▶ **Work to be completed**
Express each line of text in the data as a JSON list of strings, one string per line, with blank lines omitted. Leave the picture markers out of the list.

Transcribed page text
((

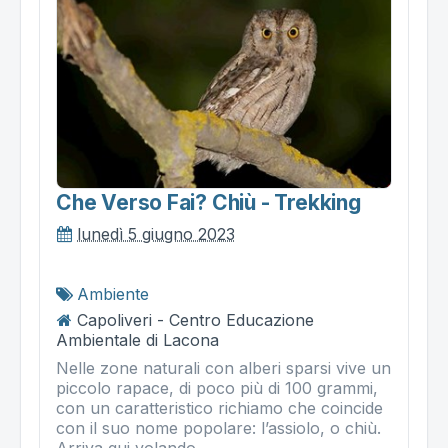
Che Verso Fai? Chiù - Trekking
lunedì 5 giugno 2023
Ambiente
Capoliveri - Centro Educazione
Ambientale di Lacona
Nelle zone naturali con alberi sparsi vive un
piccolo rapace, di poco più di 100 grammi,
con un caratteristico richiamo che coincide
con il suo nome popolare: l’assiolo, o chiù.
Arriva qui volando...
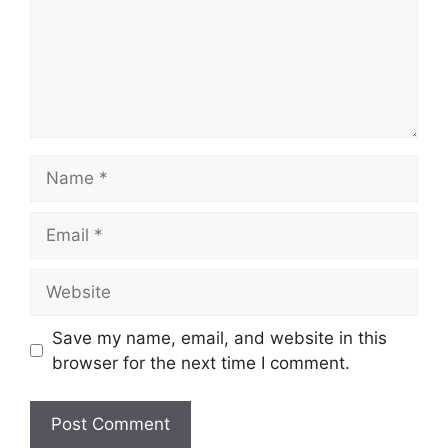
Name
Email
Website
Save my name, email, and website in this
browser for the next time I comment.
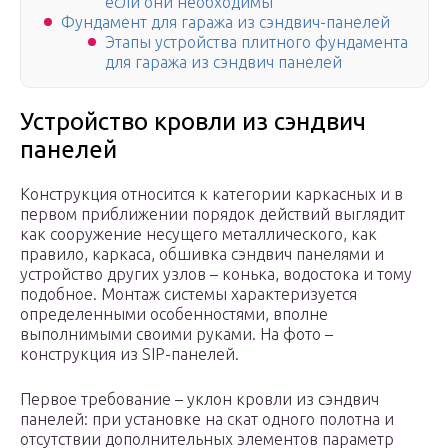
если они необходимы
Фундамент для гаража из сэндвич-панелей
Этапы устройства плитного фундамента
для гаража из сэндвич панелей
Устройство кровли из сэндвич
панелей
Конструкция относится к категории каркасных и в
первом приближении порядок действий выглядит
как сооружение несущего металлического, как
правило, каркаса, обшивка сэндвич панелями и
устройство других узлов – конька, водостока и тому
подобное. Монтаж системы характеризуется
определенными особенностями, вполне
выполнимыми своими руками. На фото –
конструкция из SIP-панелей.
Первое требование – уклон кровли из сэндвич
панелей: при установке на скат одного полотна и
отсутствии дополнительных элементов параметр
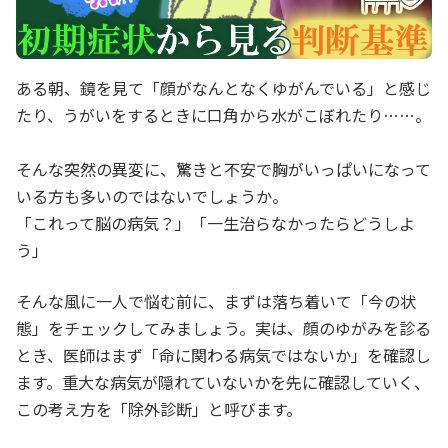
ある朝、鏡を見て「顔がなんとなくゆがんでいる」と感じ
たり、うがいをするときに口角から水がこぼれたり……。
そんな突然の異変に、驚きと不安で胸がいっぱいになって
いる方も多いのではないでしょうか。
「これって脳の病気？」「一生治らなかったらどうしよ
う」
そんな風に一人で悩む前に、まずは落ち着いて「今の状
態」をチェックしてみましょう。実は、顔のゆがみを診る
とき、医師はまず「命に関わる病気ではないか」を確認し
ます。重大な病気が隠れていないかを先に確認していく、
この考え方を「除外診断」と呼びます。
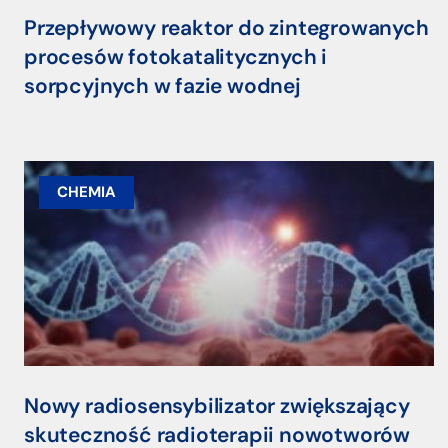
Przepływowy reaktor do zintegrowanych
procesów fotokatalitycznych i
sorpcyjnych w fazie wodnej
CHEMIA
Nowy radiosensybilizator zwiększający
skuteczność radioterapii nowotworów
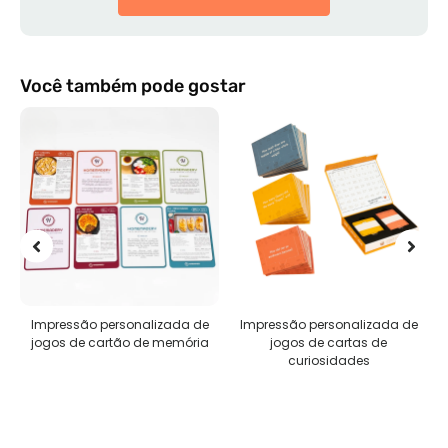
Você também pode gostar
Impressão personalizada de
Impressão personalizada de
jogos de cartão de memória
jogos de cartas de
curiosidades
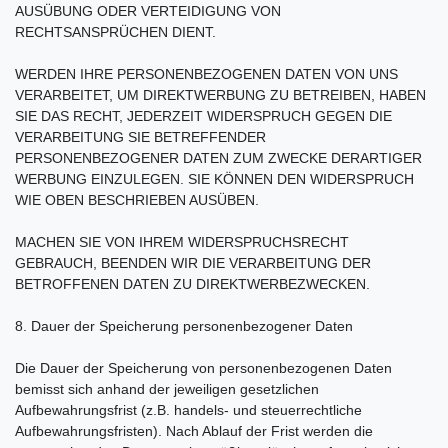
AUSÜBUNG ODER VERTEIDIGUNG VON
RECHTSANSPRÜCHEN DIENT.
WERDEN IHRE PERSONENBEZOGENEN DATEN VON UNS
VERARBEITET, UM DIREKTWERBUNG ZU BETREIBEN, HABEN
SIE DAS RECHT, JEDERZEIT WIDERSPRUCH GEGEN DIE
VERARBEITUNG SIE BETREFFENDER
PERSONENBEZOGENER DATEN ZUM ZWECKE DERARTIGER
WERBUNG EINZULEGEN. SIE KÖNNEN DEN WIDERSPRUCH
WIE OBEN BESCHRIEBEN AUSÜBEN.
MACHEN SIE VON IHREM WIDERSPRUCHSRECHT
GEBRAUCH, BEENDEN WIR DIE VERARBEITUNG DER
BETROFFENEN DATEN ZU DIREKTWERBEZWECKEN.
8. Dauer der Speicherung personenbezogener Daten
Die Dauer der Speicherung von personenbezogenen Daten
bemisst sich anhand der jeweiligen gesetzlichen
Aufbewahrungsfrist (z.B. handels- und steuerrechtliche
Aufbewahrungsfristen). Nach Ablauf der Frist werden die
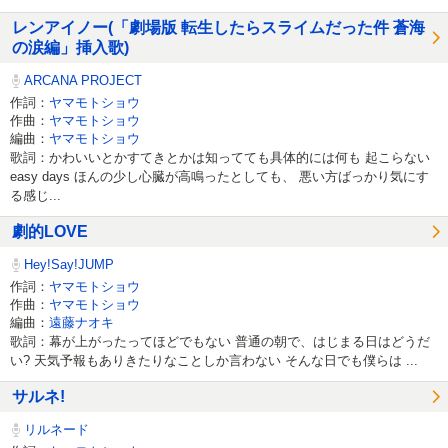
レンアイノー(「劇場版 転生したらスライムだった件 蒼海
の涙編」挿入歌)
ARCANA PROJECT
作詞：
ヤマモトショウ
作曲：
ヤマモトショウ
編曲：
ヤマモトショウ
歌詞：かわいいとかすてきとかは知ってても具体的には何も 起こらない
easy days ほんの少し心臓が高鳴ったとしても、 悪い方ばっかり気にす
る感じ...
劇的LOVE
Hey!Say!JUMP
作詞：
ヤマモトショウ
作曲：
ヤマモトショウ
編曲：
遠藤ナオキ
歌詞：幕が上がったってほどでもない 普通の朝で、はじまる日はどうだ
い? 天気予報もありきたりなことしか言わない そんな日でも僕らは ...
サルネ!
リルネード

))

▶ **Expected answer**
[
  "Che Verso Fai? Chiù - Trekking",
  "lunedì 5 giugno 2023",
  "Ambiente",
  "Capoliveri - Centro Educazione",
  "Ambientale di Lacona",
  "Nelle zone naturali con alberi sparsi vive un",
  "piccolo rapace, di poco più di 100 grammi,",
  "con un caratteristico richiamo che coincide",
  "con il suo nome popolare: l’assiolo, o chiù.",
  "Arriva qui volando...",
  "Name",
  "Email",
  "Website",
  "Save my name, email, and website in this",
  "browser for the next time I comment.",
  "если они необходимы",
  "Фундамент для гаража из сэндвич-панелей",
  "Этапы устройства плитного фундамента",
  "для гаража из сэндвич панелей",
  "Устройство кровли из сэндвич",
  "панелей",
  "Конструкция относится к категории каркасных и в",
  "первом приближении порядок действий выглядит",
  "как сооружение несущего металлического, как",
  "правило, каркаса, обшивка сэндвич панелями и",
  "устройство других узлов – конька, водостока и тому",
  "подобное. Монтаж системы характеризуется",
  "определенными особенностями, вполне",
  "выполнимыми своими руками. На фото –",
  "конструкция из SIP-панелей.",
  "Первое требование – уклон кровли из сэндвич",
  "панелей: при установке на скат одного полотна и",
  "отсутствии дополнительных элементов параметр",
  "ある朝、鏡を見て「顔がなんとなくゆがんでいる」と感じ",
  "たり、うがいをするときに口角から水がこぼれたり……。",
  "そんな突然の異変に、驚きと不安で胸がいっぱいになって",
  "いる方も多いのではないでしょうか。",
  "「これって脳の病気？」「一生治らなかったらどうしよ",
  "う」",
  "そんな風に一人で悩む前に、まずは落ち着いて「今の状",
  "態」をチェックしてみましょう。実は、顔のゆがみを診る",
  "とき、医師はまず「命に関わる病気ではないか」を確認し",
  "ます。重大な病気が隠れていないかを先に確認していく、",
  "この考え方を「除外診断」と呼びます。",
  "Przepływowy reaktor do zintegrowanych",
  "procesów fotokatalitycznych i",
  "sorpcyjnych w fazie wodnej",
  "CHEMIA",
  "Nowy radiosensybilizator zwiększający",
  "skuteczność radioterapii nowotworów",
  "Você também pode gostar",
  "Impressão personalizada de",
  "Impressão personalizada de",
  "jogos de cartão de memória",
  "jogos de cartas de",
  "curiosidades",
  "AUSÜBUNG ODER VERTEIDIGUNG VON",
  "RECHTSANSPRÜCHEN DIENT.",
  "WERDEN IHRE PERSONENBEZOGENEN DATEN VON UNS",
  "VERARBEITET, UM DIREKTWERBUNG ZU BETREIBEN, HABEN",
  "SIE DAS RECHT, JEDERZEIT WIDERSPRUCH GEGEN DIE",
  "VERARBEITUNG SIE BETREFFENDER",
  "PERSONENBEZOGENER DATEN ZUM ZWECKE DERARTIGER",
  "WERBUNG EINZULEGEN. SIE KÖNNEN DEN WIDERSPRUCH",
  "WIE OBEN BESCHRIEBEN AUSÜBEN.",
  "MACHEN SIE VON IHREM WIDERSPRUCHSRECHT",
  "GEBRAUCH, BEENDEN WIR DIE VERARBEITUNG DER",
  "BETROFFENEN DATEN ZU DIREKTWERBEZWECKEN.",
  "8. Dauer der Speicherung personenbezogener Daten",
  "Die Dauer der Speicherung von personenbezogenen Daten",
  "bemisst sich anhand der jeweiligen gesetzlichen",
  "Aufbewahrungsfrist (z.B. handels- und steuerrechtliche",
  "Aufbewahrungsfristen). Nach Ablauf der Frist werden die",
  "レンアイノー(「劇場版 転生したらスライムだった件 蒼海",
  "の涙編」挿入歌)",
  "ARCANA PROJECT",
  "作詞：",
  "ヤマモトショウ",
  "作曲：",
  "ヤマモトショウ",
  "編曲：",
  "ヤマモトショウ",
  "歌詞：かわいいとかすてきとかは知ってても具体的には何も 起こらない",
  "easy days ほんの少し心臓が高鳴ったとしても、 悪い方ばっかり気にす",
  "る感じ...",
  "劇的LOVE",
  "Hey!Say!JUMP",
  "作詞：",
  "ヤマモトショウ",
  "作曲：",
  "ヤマモトショウ",
  "編曲：",
  "遠藤ナオキ",
  "歌詞：幕が上がったってほどでもない 普通の朝で、はじまる日はどうだ",
  "い? 天気予報もありきたりなことしか言わない そんな日でも僕らは ...",
  "サルネ!",
  "リルネード"
]